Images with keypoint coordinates
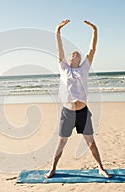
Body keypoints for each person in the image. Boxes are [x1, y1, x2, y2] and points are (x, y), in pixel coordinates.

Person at [45, 19, 111, 178]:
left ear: (80, 60)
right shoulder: (63, 68)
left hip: (82, 112)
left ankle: (101, 168)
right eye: (72, 54)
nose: (74, 54)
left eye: (77, 54)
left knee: (91, 142)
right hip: (68, 112)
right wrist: (58, 30)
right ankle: (53, 169)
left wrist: (95, 31)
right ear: (68, 59)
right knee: (61, 142)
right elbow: (58, 48)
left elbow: (92, 49)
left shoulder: (84, 68)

How to complete this task:
Counting only lines above that contain the string "right", report how many there are and write nothing further.

Expected output:
8